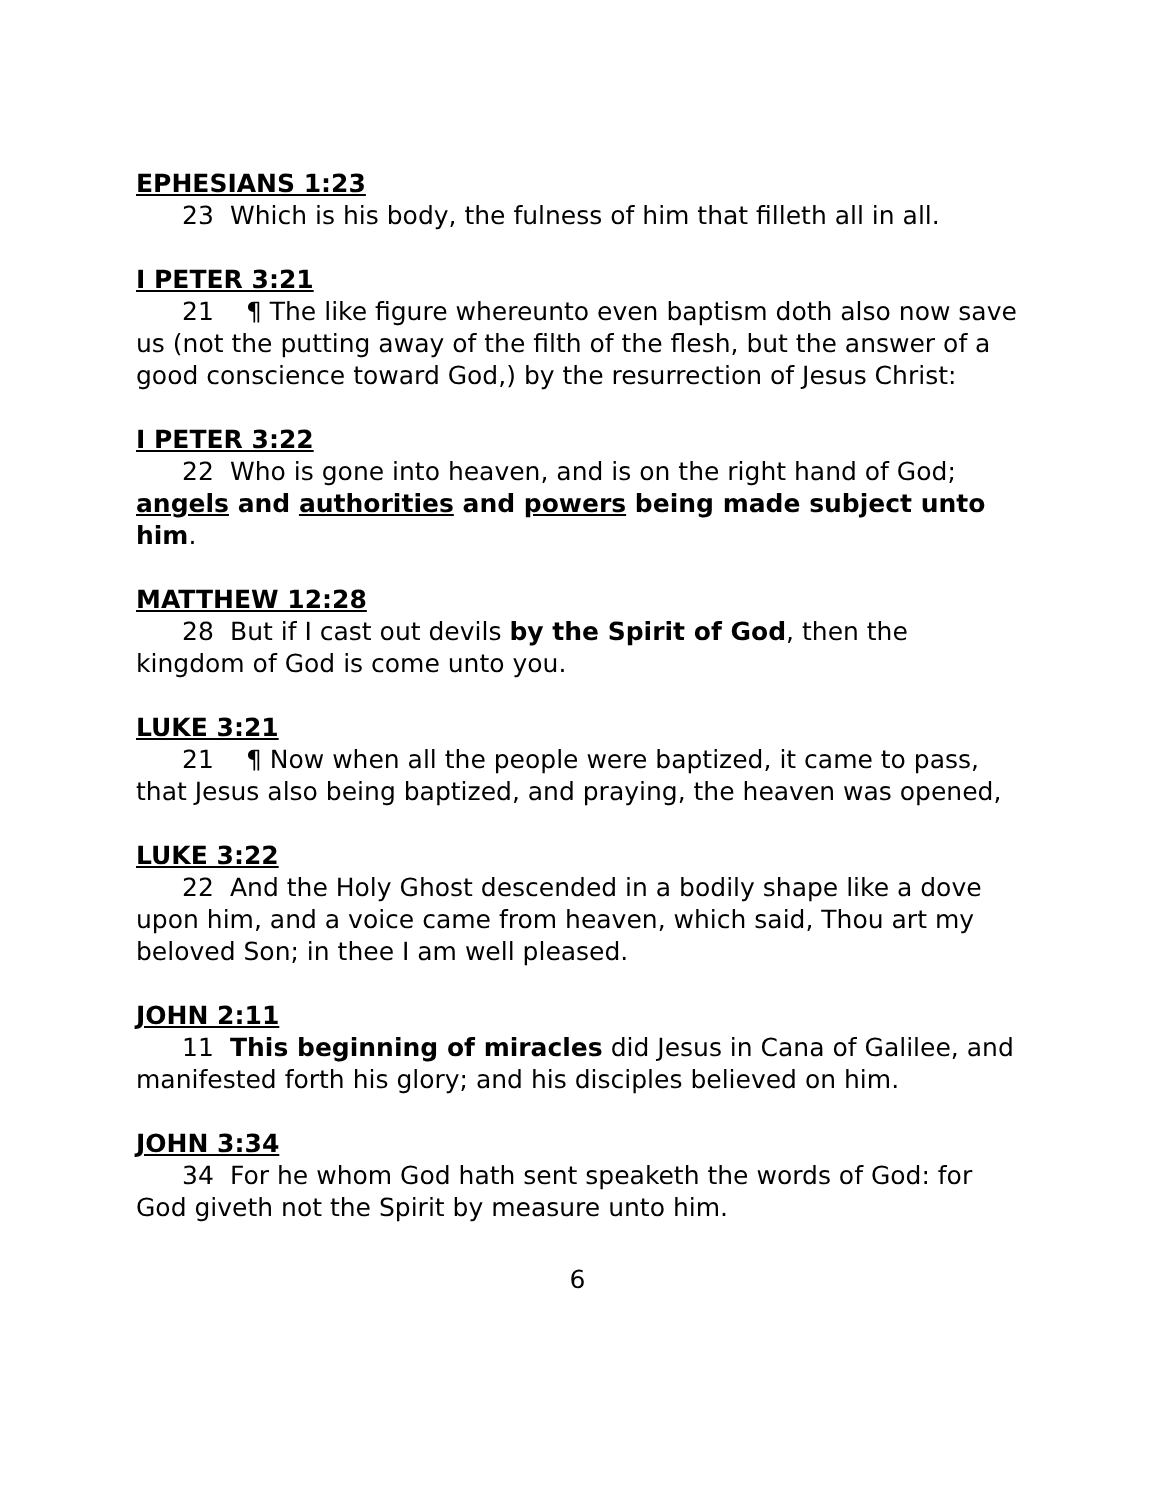EPHESIANS 1:23
23 Which is his body, the fulness of him that filleth all in all.
I PETER 3:21
21 ¶ The like figure whereunto even baptism doth also now save us (not the putting away of the filth of the flesh, but the answer of a good conscience toward God,) by the resurrection of Jesus Christ:
I PETER 3:22
22 Who is gone into heaven, and is on the right hand of God; angels and authorities and powers being made subject unto him.
MATTHEW 12:28
28 But if I cast out devils by the Spirit of God, then the kingdom of God is come unto you.
LUKE 3:21
21 ¶ Now when all the people were baptized, it came to pass, that Jesus also being baptized, and praying, the heaven was opened,
LUKE 3:22
22 And the Holy Ghost descended in a bodily shape like a dove upon him, and a voice came from heaven, which said, Thou art my beloved Son; in thee I am well pleased.
JOHN 2:11
11 This beginning of miracles did Jesus in Cana of Galilee, and manifested forth his glory; and his disciples believed on him.
JOHN 3:34
34 For he whom God hath sent speaketh the words of God: for God giveth not the Spirit by measure unto him.
6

::::::::

About this task ::
Transcribe the data word for word, with no images.

Reply to the exercise ::
EPHESIANS 1:23
23 Which is his body, the fulness of him that filleth all in all.
I PETER 3:21
21 ¶ The like figure whereunto even baptism doth also now save us (not the putting away of the filth of the flesh, but the answer of a good conscience toward God,) by the resurrection of Jesus Christ:
I PETER 3:22
22 Who is gone into heaven, and is on the right hand of God; angels and authorities and powers being made subject unto him.
MATTHEW 12:28
28 But if I cast out devils by the Spirit of God, then the kingdom of God is come unto you.
LUKE 3:21
21 ¶ Now when all the people were baptized, it came to pass, that Jesus also being baptized, and praying, the heaven was opened,
LUKE 3:22
22 And the Holy Ghost descended in a bodily shape like a dove upon him, and a voice came from heaven, which said, Thou art my beloved Son; in thee I am well pleased.
JOHN 2:11
11 This beginning of miracles did Jesus in Cana of Galilee, and manifested forth his glory; and his disciples believed on him.
JOHN 3:34
34 For he whom God hath sent speaketh the words of God: for God giveth not the Spirit by measure unto him.
6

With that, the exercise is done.